Q. Can you tell me how mortgage rates are figured? In other words, what makes the rate available what it is? We want to refinance our home but our lender is not very responsive. We want to learn more to be better educated.

---R.S., by e-mail


A. The mortgage rate you may be offered is determined by two major factors. The first is the length of time the money will be committed. The second is the lenders' assessment of your ability to repay the money borrowed.

It is often possible to get a lower rate by taking a shorter-term mortgage--- one where the interest rate is adjusted after 3 or 5 years. This is much less risky for the lender than a 30-year commitment. You can also cut your interest rate by taking a mortgage with a 15-year term rather than a 30-year term. You can check local mortgage rates by visiting a website like www.bankrate.com or www.banxquote.com.
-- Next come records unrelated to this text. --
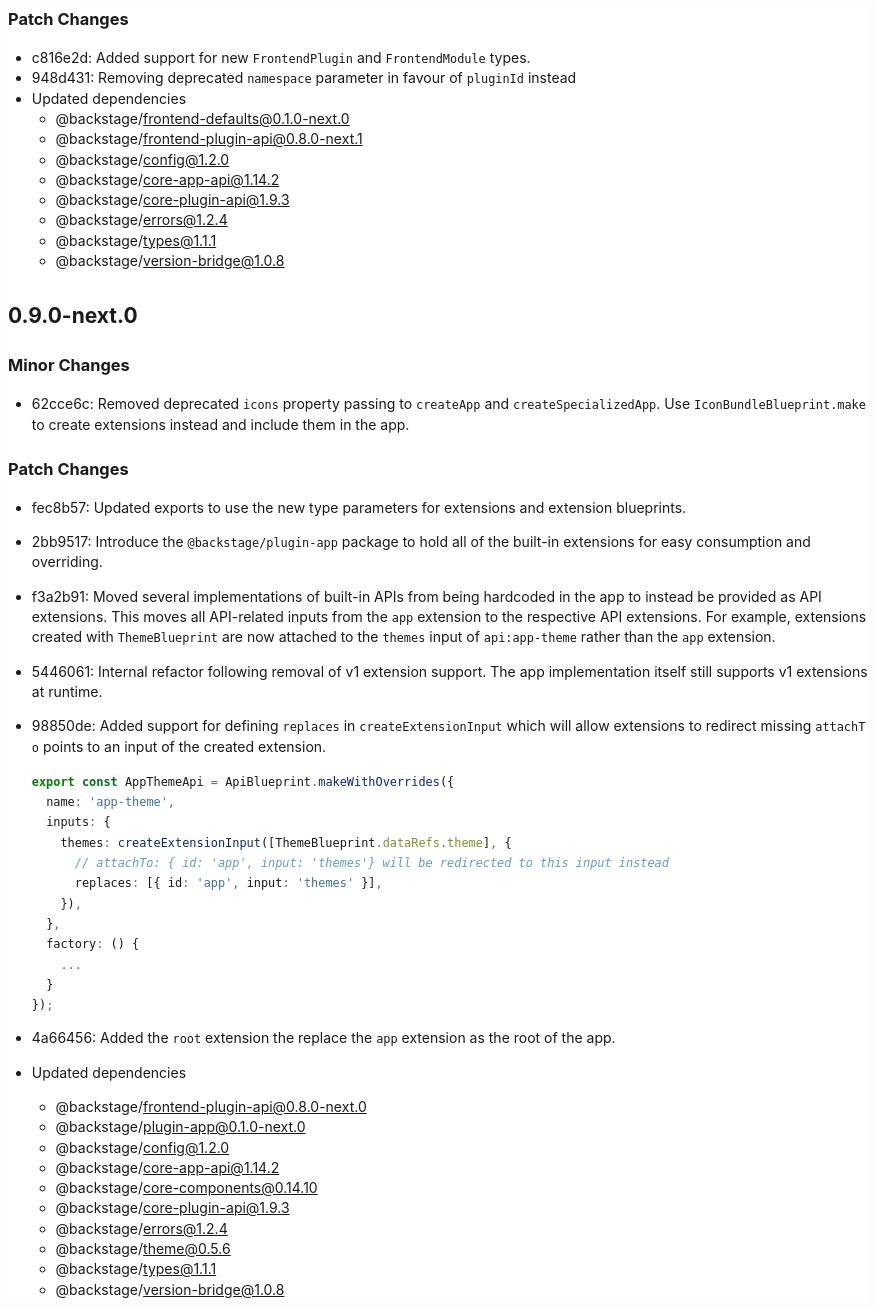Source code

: ### Patch Changes

- c816e2d: Added support for new `FrontendPlugin` and `FrontendModule` types.
- 948d431: Removing deprecated `namespace` parameter in favour of `pluginId` instead
- Updated dependencies
  - @backstage/frontend-defaults@0.1.0-next.0
  - @backstage/frontend-plugin-api@0.8.0-next.1
  - @backstage/config@1.2.0
  - @backstage/core-app-api@1.14.2
  - @backstage/core-plugin-api@1.9.3
  - @backstage/errors@1.2.4
  - @backstage/types@1.1.1
  - @backstage/version-bridge@1.0.8

## 0.9.0-next.0

### Minor Changes

- 62cce6c: Removed deprecated `icons` property passing to `createApp` and `createSpecializedApp`. Use `IconBundleBlueprint.make` to create extensions instead and include them in the app.

### Patch Changes

- fec8b57: Updated exports to use the new type parameters for extensions and extension blueprints.
- 2bb9517: Introduce the `@backstage/plugin-app` package to hold all of the built-in extensions for easy consumption and overriding.
- f3a2b91: Moved several implementations of built-in APIs from being hardcoded in the app to instead be provided as API extensions. This moves all API-related inputs from the `app` extension to the respective API extensions. For example, extensions created with `ThemeBlueprint` are now attached to the `themes` input of `api:app-theme` rather than the `app` extension.
- 5446061: Internal refactor following removal of v1 extension support. The app implementation itself still supports v1 extensions at runtime.
- 98850de: Added support for defining `replaces` in `createExtensionInput` which will allow extensions to redirect missing `attachTo` points to an input of the created extension.

  ```ts
  export const AppThemeApi = ApiBlueprint.makeWithOverrides({
    name: 'app-theme',
    inputs: {
      themes: createExtensionInput([ThemeBlueprint.dataRefs.theme], {
        // attachTo: { id: 'app', input: 'themes'} will be redirected to this input instead
        replaces: [{ id: 'app', input: 'themes' }],
      }),
    },
    factory: () {
      ...
    }
  });
  ```

- 4a66456: Added the `root` extension the replace the `app` extension as the root of the app.
- Updated dependencies
  - @backstage/frontend-plugin-api@0.8.0-next.0
  - @backstage/plugin-app@0.1.0-next.0
  - @backstage/config@1.2.0
  - @backstage/core-app-api@1.14.2
  - @backstage/core-components@0.14.10
  - @backstage/core-plugin-api@1.9.3
  - @backstage/errors@1.2.4
  - @backstage/theme@0.5.6
  - @backstage/types@1.1.1
  - @backstage/version-bridge@1.0.8
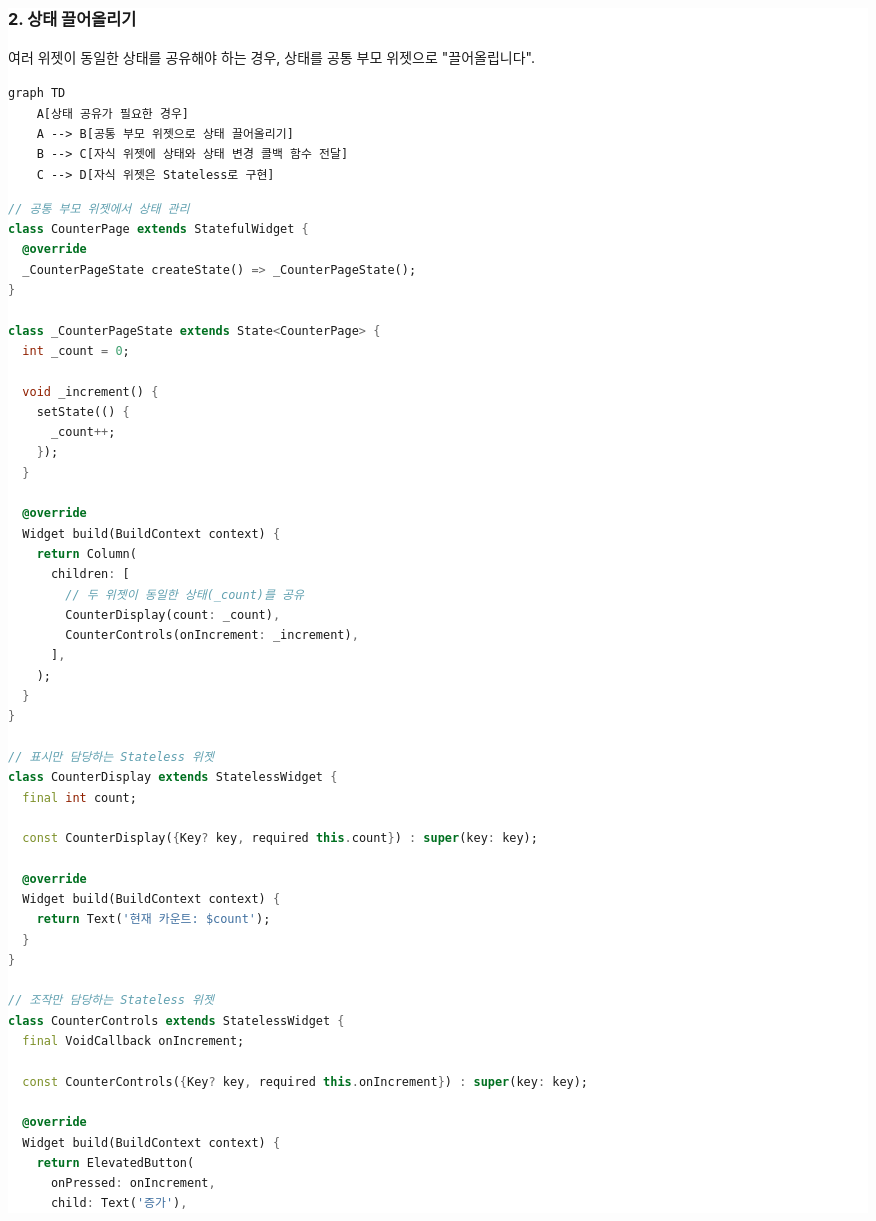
 ```dart
```

### 2. 상태 끌어올리기

여러 위젯이 동일한 상태를 공유해야 하는 경우, 상태를 공통 부모 위젯으로 "끌어올립니다".

```mermaid
graph TD
    A[상태 공유가 필요한 경우]
    A --> B[공통 부모 위젯으로 상태 끌어올리기]
    B --> C[자식 위젯에 상태와 상태 변경 콜백 함수 전달]
    C --> D[자식 위젯은 Stateless로 구현]
```

```dart
// 공통 부모 위젯에서 상태 관리
class CounterPage extends StatefulWidget {
  @override
  _CounterPageState createState() => _CounterPageState();
}

class _CounterPageState extends State<CounterPage> {
  int _count = 0;

  void _increment() {
    setState(() {
      _count++;
    });
  }

  @override
  Widget build(BuildContext context) {
    return Column(
      children: [
        // 두 위젯이 동일한 상태(_count)를 공유
        CounterDisplay(count: _count),
        CounterControls(onIncrement: _increment),
      ],
    );
  }
}

// 표시만 담당하는 Stateless 위젯
class CounterDisplay extends StatelessWidget {
  final int count;

  const CounterDisplay({Key? key, required this.count}) : super(key: key);

  @override
  Widget build(BuildContext context) {
    return Text('현재 카운트: $count');
  }
}

// 조작만 담당하는 Stateless 위젯
class CounterControls extends StatelessWidget {
  final VoidCallback onIncrement;

  const CounterControls({Key? key, required this.onIncrement}) : super(key: key);

  @override
  Widget build(BuildContext context) {
    return ElevatedButton(
      onPressed: onIncrement,
      child: Text('증가'),
```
The difference can be substantial. Recently, the national average on 30-year mortgages was 6.64 percent but you could get 6.13 percent on 15-year mortgages, 5.88 percent on 5-year adjustable mortgages, and 5.26 percent on 3-year adjustable mortgages, according to bankrate.com.

The second factor, your credit record, can work to increase the rate you pay. It can also prevent you from getting a mortgage.

If your current mortgage holder is unenthusiastic about refinancing you shouldn't be surprised--- there's nothing in it for the lender except smaller interest payments. What many borrowers don't understand is that getting a mortgage is seldom a matter of visiting a lender and borrowing the money. Today, you are dealing with a mortgage broker, a lender, a mortgage service company, and the securities market that may eventually own the mortgage as part of a package of mortgages.

My suggestion. Be patient. Learn the types of mortgages available. Gather your paperwork. Check your credit report. Make certain that you understand the cost of completing a refinancing.


Q. What is your opinion of the "doomsayers" who are running for financial cover from a possible catastrophic event? By catastrophic event I am not referring to GE failing to make it's earnings projections. I am referring to the likes of a "dirty" nuclear bomb (I remember when they were all considered "dirty."), anthrax from the air, or some other catastrophic terrorist act. Would it be prudent to shift a percentage of assets to U.S. government obligations?

--- M.T., Dallas, TX


A. This group of doomsayers will have to get in line with all the others predicting the End of Life as We Now Know It. We can worry about the return of age-old diseases like tuberculosis and malaria or the rise of new plagues like the hantu virus. We can be concerned about global warming or the development of wildly destructive weather patterns. We can contemplate possible aggression from China as its billions of people eye our consumption of world resources. We can worry about an old-fashioned worldwide monetary debacle. We can fret about a rapidly developing global water shortage. Or, lacking imagination, we can simply read the newspaper and worry about a spreading, catastrophic war in the Middle East. Take your pick or add other worries to the list.

The only answer to cosmic worries is close attention to what is at hand in our own lives. That means we participate in the world as it is, we invest in the world as it is, and we prepare to cope with uncertainty, change, and upheaval as best we can.

Some readers will call this a passive response. It isn't. One of the sure signs someone is taking a mental vacation is when they want to speculate about what the future will bring. We can act responsibly and prudently in the present, on an intimate and community present. We can't act responsibly and prudently in the abstract future.